Draik helps the last villager up and has them rest up. Draik looks out in the distance to confirm the legendary scenery that claimed lives of countless others, but in his surprise the rumors were true. A rainbow road formed as the suns rays hit the never ending rain storms rolling over the mountain range. The oasis was shining in the background glistening like diamonds in a dark isolated mine shaft. Suddenly, Draik began to lose unconsciousness as his vision began to blur and his limbs became numb he spun around stumbling to the ground left surrounded by the other villagers all equally unconscious on the plateau unaware of the dangers of the freezing temperatures at the high altitudes that knacked at their worn out bodies until they dropped from exhaustion.
 
#14
Bored of direction of story and getting frustrated with my other story.

Hmm...

To skip to the possibly more interesting parts or continue to add a ridiculous amount of filler.

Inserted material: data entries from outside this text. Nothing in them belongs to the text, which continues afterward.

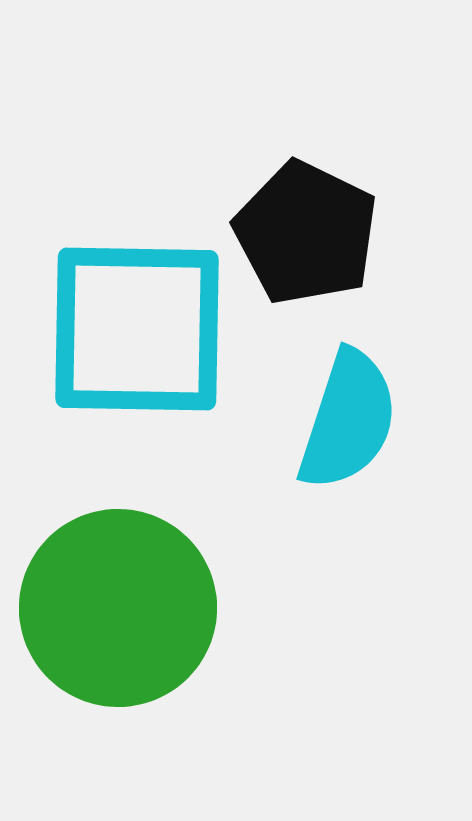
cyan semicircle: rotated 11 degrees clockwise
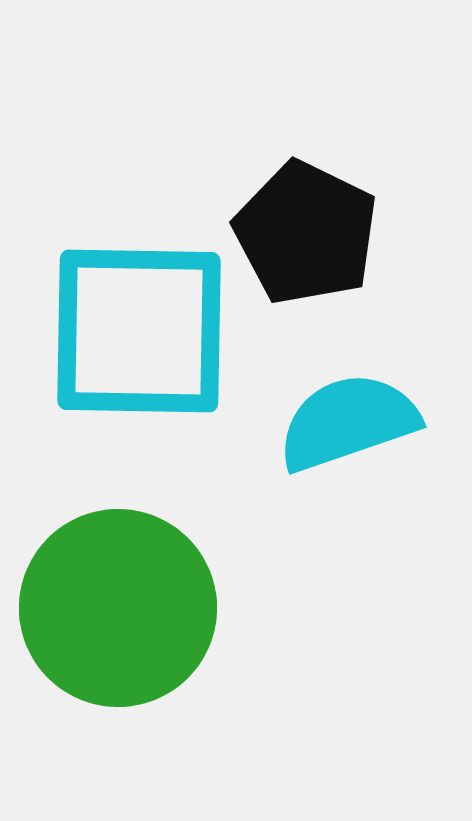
cyan square: moved 2 px right, 2 px down
cyan semicircle: moved 2 px down; rotated 127 degrees counterclockwise
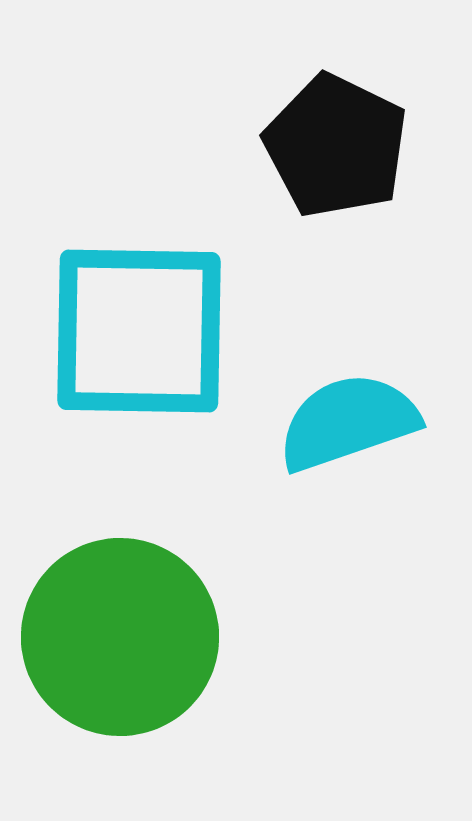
black pentagon: moved 30 px right, 87 px up
green circle: moved 2 px right, 29 px down
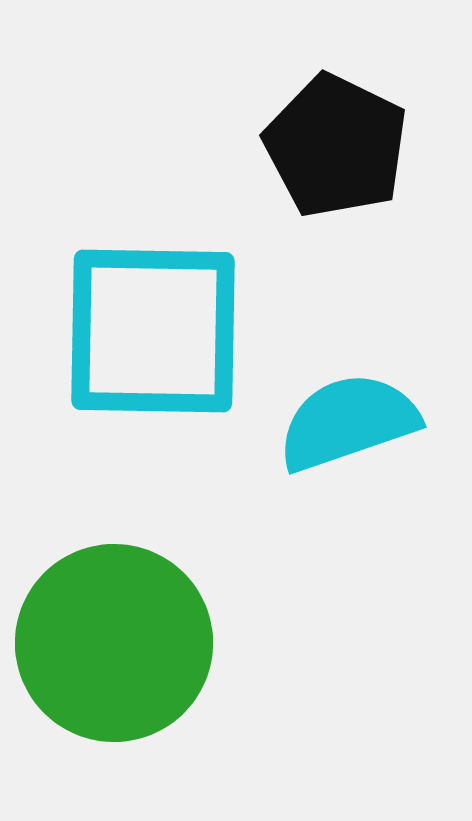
cyan square: moved 14 px right
green circle: moved 6 px left, 6 px down
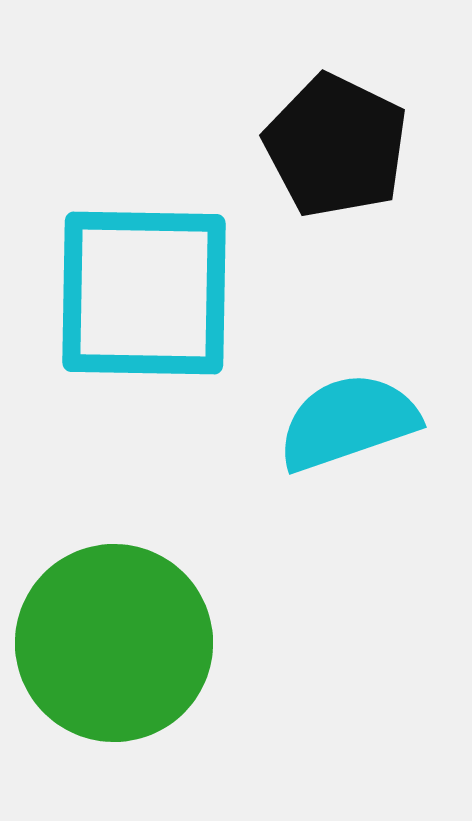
cyan square: moved 9 px left, 38 px up
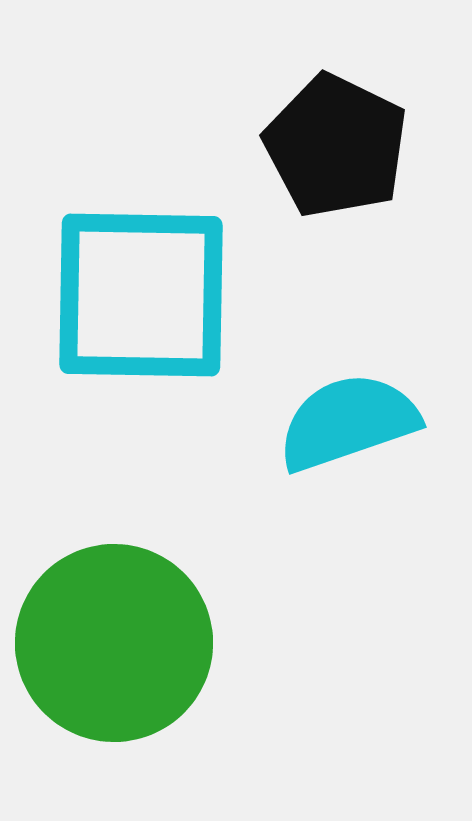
cyan square: moved 3 px left, 2 px down
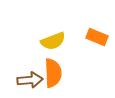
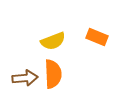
orange semicircle: moved 1 px down
brown arrow: moved 5 px left, 2 px up
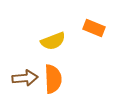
orange rectangle: moved 3 px left, 9 px up
orange semicircle: moved 5 px down
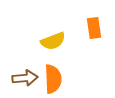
orange rectangle: rotated 60 degrees clockwise
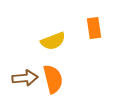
orange semicircle: rotated 12 degrees counterclockwise
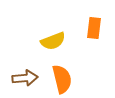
orange rectangle: rotated 15 degrees clockwise
orange semicircle: moved 9 px right
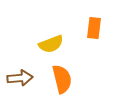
yellow semicircle: moved 2 px left, 3 px down
brown arrow: moved 5 px left
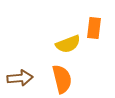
yellow semicircle: moved 17 px right
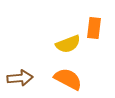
orange semicircle: moved 6 px right; rotated 48 degrees counterclockwise
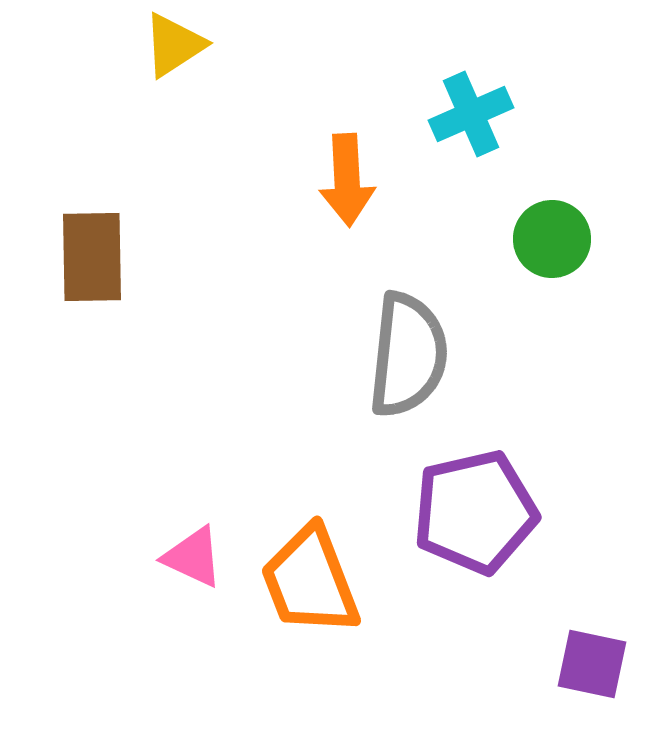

What kind of dramatic change could I make? *Thinking*

Part 5 could get fun though.

Maybe I could take creativity to another level.

Change point of view or add more characters.

No definite number been stated yet.

Decisions, Decisions.
 
#15
The villagers of Draik's travel party awake to see Draik laying dead in a coagulated blood pool surrounding him. Taking time to recover from their daze the villagers begin to select a few strong members of the party to appoint a new leader following favorable skills in their current condition. Down to almost ten villagers left, a leader is chosen.



The leader was a close friend to Draik as was many other of the travel party. Nicknamed "Twin Dragons" by their fellow friends back when they were children. Vance was more intelligent than Draik, but didn't have the physical output Draik had. Vance had the advantage in stamina that allowed to carry him further during many conditions.



Vance investigates Draik's lifeless body to look for some answers to his death. Rolling the body over to see Draik's chest cavity as been ripped open with severe force. Only some leftover organs that have been shredded. Two conclusions came to Vance's mind at the time. Either the incident is the cause of death or the result of scavengers.



Vance takes a few men to dig a hole to give Draik a proper burial. Clouds loomed overhead making the temperature drop instantly from sweat bearing heat to a blizzard that threatened the entire party lives. Vance took quick action to lead the party to the mountain edge as they travel up the mountain into a crevice in the mountain.